O crescimento da estética trouxe um alerta jurídico para clínicas e profissionais

Sucesso no mercado estético também pede estrutura e prevenção

O crescimento acelerado do setor trouxe oportunidades financeiras, mas também evidenciou falhas estruturais dentro de clínicas e consultórios.

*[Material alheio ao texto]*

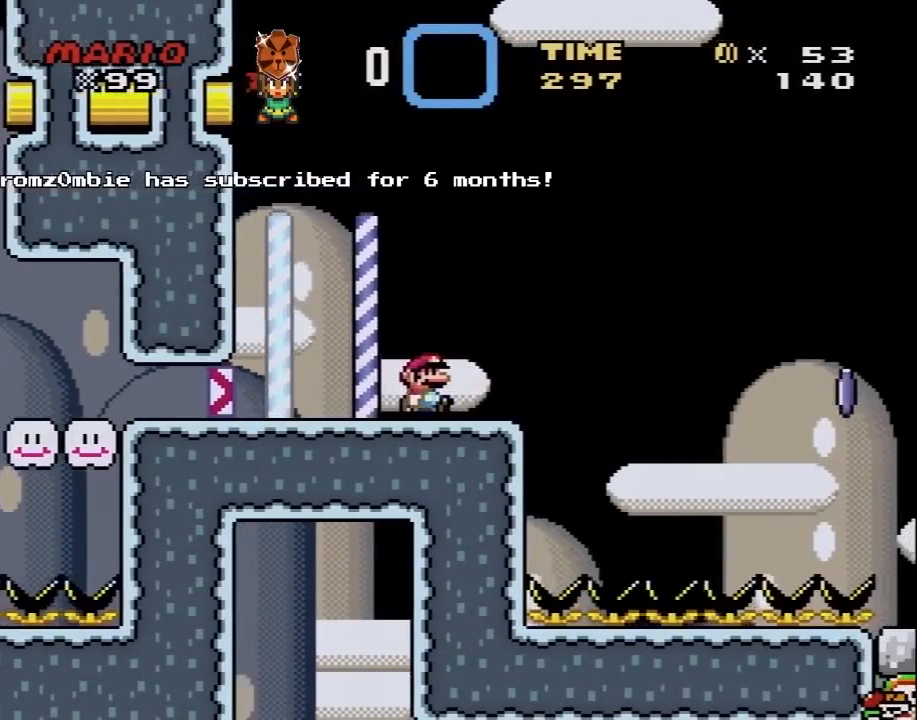
{"buttons": [], "events": [[83, "DPAD_RIGHT", "up"], [200, "Y", "up"], [300, "DPAD_RIGHT", "down"], [300, "Y", "down"], [350, "DPAD_RIGHT", "up"], [483, "Y", "up"]]}
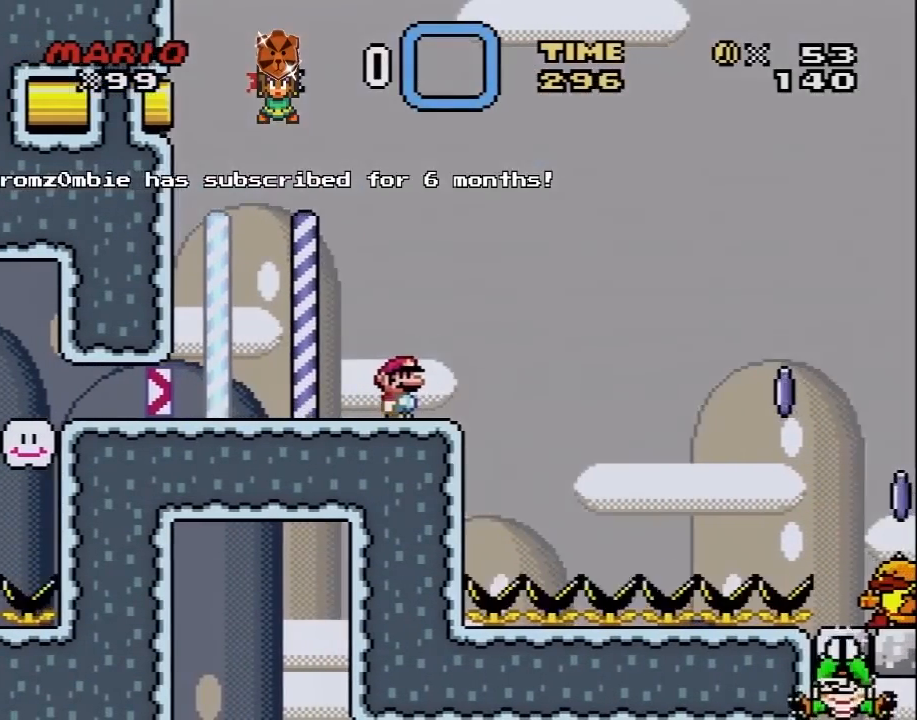
{"buttons": ["A", "X", "DPAD_RIGHT"], "events": [[50, "Y", "down"], [67, "DPAD_RIGHT", "down"], [67, "Y", "up"], [100, "X", "down"], [367, "A", "down"]]}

Termos de consentimento genéricos, prontuários incompletos e ausência de controle sobre produtos utilizados são situações comuns que podem comprometer a atuação profissional e gerar consequências relevantes.

Cumprir normas sanitárias virou passo essencial na prática estética

Com foco em compliance regulatório, organização documental e suporte técnico especializado, a assessoria jurídica preventiva se torna peça fundamental para a estabilidade das atividades na área da saúde. Esse cuidado garante maior segurança na atuação e mais tranquilidade para o desenvolvimento do negócio.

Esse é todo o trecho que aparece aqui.